In III troviamo invece grande protagonista Crucifige, tanto che sarebbe più corretto parlare di un suo disco solista. Ma dal punto di vista etico ed estetico rimane comunque un lavoro degli Ain Soph. Il lavoro presenta materiale eterogeneo. Il pezzo forte è “Rituale OO”. Come si può leggere nel booklet, la composizione è concepita unicamente come “base per un rito di Bhakti Yoga ed è utilizzabile anche come base per concentrazione rituale”. Chiaramente l’aspetto formale ed estetico viene messo in disparte, a favore di quello filosofico ed esoterico. Purtroppo questo è il limite di questi esperimenti che, alla fine, risultano prolissi e noiosi alle orecchie di chi non ha un interesse particolare per queste tematiche. Tuttavia, se ci pone con il giusto approccio, sono innegabili le suggestioni meditative e ipnotiche di questa musica.
Il lato B comprende invece 3 capitoli che si avvicinano di più a quanto già ascoltato in I e II. Il primo movimento, intitolato evocativamente “Il fallimento di Gesù”, è un ambizioso esperimento di Crucifige nel solco dei Current 93 di “Nature Unveiled”. Crucifige fa tutto da solo e riesce a creare una genuina atmosfera esoterica e parareligiosa. Tuttavia siamo molto lontani dai livelli della Corrente anche a causa di una registrazione pessima, peggiore persino delle prime incisioni dei primi lavori. Tuttavia si manifesta una tensione tenebrosa e apocalittica non disprezzabile.
Il secondo movimento, “Oscurità visibile”, è caratterizzato dalle sonorità minimali delle tastiere su cui si sovrappone il vocione di Crucifige. Il brano risulta privo di spessore e, sinceramente, fine a se stesso. Chiude l’album l’ultimo movimento, ovvero “L’immondizia, la città, e la morte”: si tratta di un loop infinito di manipolazioni elettroniche a cui viene sovrapposta una voce che recita litanie incomprensibili. Qui Crucifige si ricollega al materiale dei due album precedenti, ma con minor efficacia. Tuttavia, al di là di qualche limite, non si può negare una certa originalità a queste composizioni. Notevole risulta poi la dura critica del mondo moderno e alla cilvità occidentale. Le sonorità di questi nastri sono avvolte da un’atmosfera esoterica e mistica, degno accompagnamento di un libro di Julius Evola o di un romanzo occulto di Gustav Meyrink.

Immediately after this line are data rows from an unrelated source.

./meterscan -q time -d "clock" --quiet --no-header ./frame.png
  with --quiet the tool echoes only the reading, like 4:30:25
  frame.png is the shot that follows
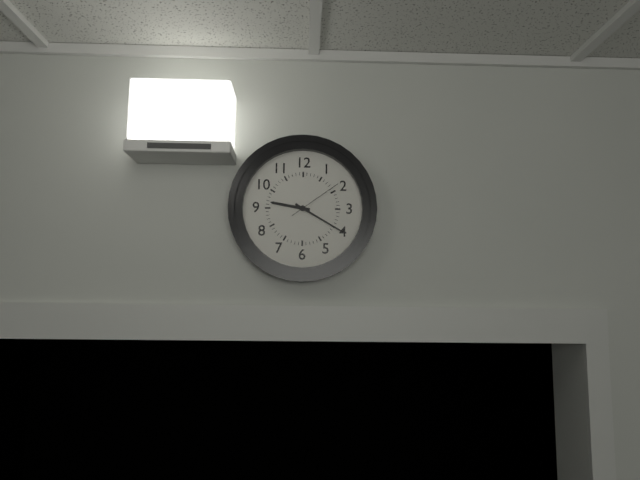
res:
9:20:09
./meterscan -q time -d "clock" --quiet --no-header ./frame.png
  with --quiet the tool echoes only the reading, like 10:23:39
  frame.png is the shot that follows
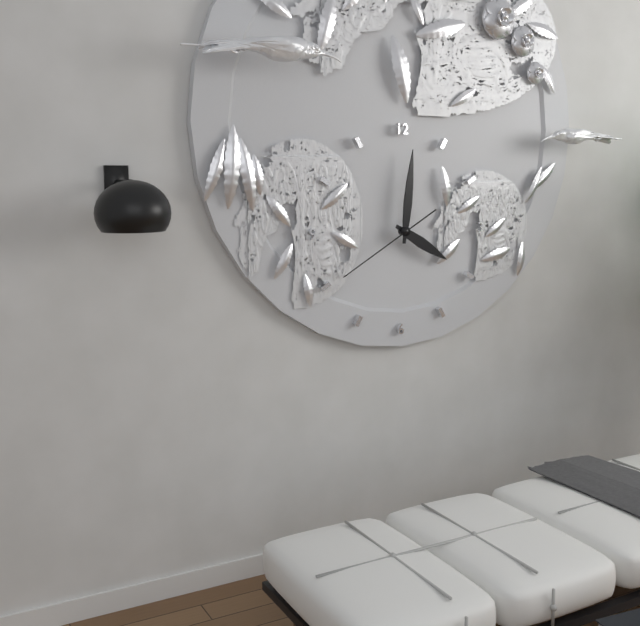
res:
4:01:40
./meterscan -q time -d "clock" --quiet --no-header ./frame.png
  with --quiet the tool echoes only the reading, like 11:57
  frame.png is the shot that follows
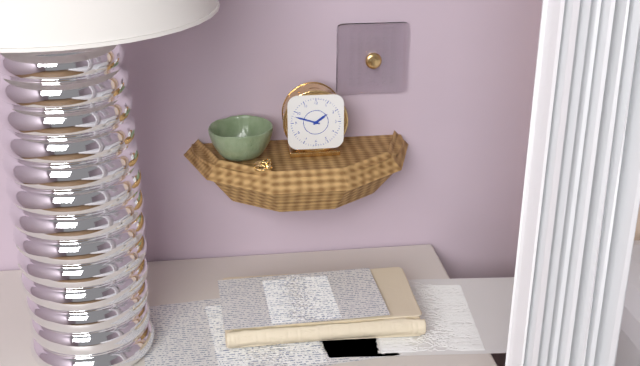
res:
1:48
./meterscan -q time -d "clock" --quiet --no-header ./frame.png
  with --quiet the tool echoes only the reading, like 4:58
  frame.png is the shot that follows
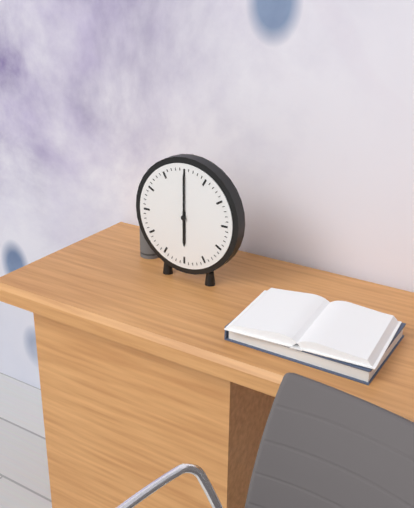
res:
6:00
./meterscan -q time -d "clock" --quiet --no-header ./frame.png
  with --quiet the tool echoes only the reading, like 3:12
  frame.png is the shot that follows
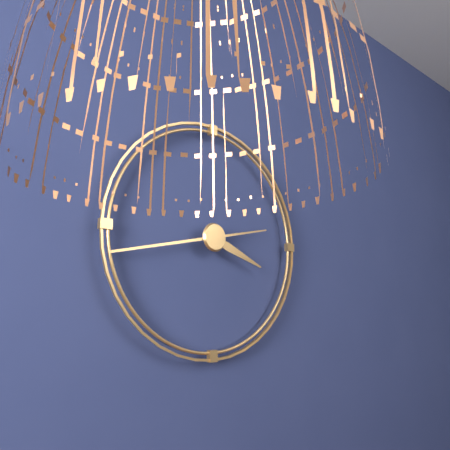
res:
3:43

Per fortuna il valore di queste registrazioni non passerà inosservato, tanto che di loro si interesserà la Misty Circles. Questa etichetta pubblicherà in cassetta i primi 3 lavori a nome Ain Soph, che costituiscono una vera e propria trilogia del pensiero magico. Successivamente la trilogia verrà ristampata in cd dalla meritoria Old Europa Cafe.

Con Ars Regia, uscito su cassetta per la Nekrophile Records nel 1986, gli Ain Soph compongono il loro capolavoro di magia cerimoniale. L’album sarà poi ristampato in cd dalla stessa Nekrophile nel 1992 e dalla francese Athanor nel 2003 (con 2 copertine di diverso colore, per la precisione 900 esemplari in colore verde e  100 in rosso). Come scrive Marco Deplano nelle note di copertina, Ars Regia è probabilmente "uno dei lavori più completi mai partoriti dal circolo esoterico romano Ain Soph, il quale trascende il concetto di band dedicando ogni istante della propria Arte a qualcosa di superiore, un qualcosa che non è alla portata di coloro che perdono loro se stessi nella spirale creata dall’implosivo vortice della modernità".
Si tratta di un’opera nera pregna di concetti alchemici. L’Ars Regia è stata trattata nello specifico da Julius Evola in “La tradizione ermetica”. Per Evola, l'Ars Regia è una delle vie iniziatiche occidentali per raggiungere uno status spirituale superiore. Gli Ain Soph non sono mai stati così oscuri e occulti come in questo disco, un autentico scrigno oscuro carico di significati.
Musicalmente qui gli Ain Soph uniscono la musica meditativa e dark-ambient con un afflato liturgico. Il risultato è molto affascinante e, a mio avviso, superiore alla stessa trilogia. Dopo la traccia iniziale "V.I.T.R.I.O.L.", un maestoso mantra cerimoniale, è la volta di “Credo”(G. Kremmerz)”. Si tratta di un lungo loop ipnotico in cui si ha la vivida sensazione di trovarsi in una cripta sotterranea durante la celebrazione di un rituale antico. Gli Ain Soph non sono mai stati tanto intensi ed evocativi come in questo pezzo, da ascoltare al buio in religioso silenzio. “Lapis Niger” è caratterizzata da ambientazioni liquide e dark-ambient. In “Honorii Ponteficis Evocatio” riluce un sontuoso organo a canne che crea un’atmosfera cupa e sacrale.
Sul lato B “Gradalis” è una lunga invocazione elettronica meditativa macabra ed ermetica. La conclusiva “Apanathismos” continua il rituale in maniera lugubre: come scrive Aldo Chimenti in “Rumori sacri”: “È l’ultimo passaggio del rito in cui gli elementi si ricompongono in una forma più pura, l’opera al rosso (Rubedo) che promette il conseguimento della pietra (oro) filosofale". Non sono molto imparziale, in quanto questo è il mio disco preferito degli Ain Soph anche se l'album successivo del 1988 gli è superiore sul piano formale.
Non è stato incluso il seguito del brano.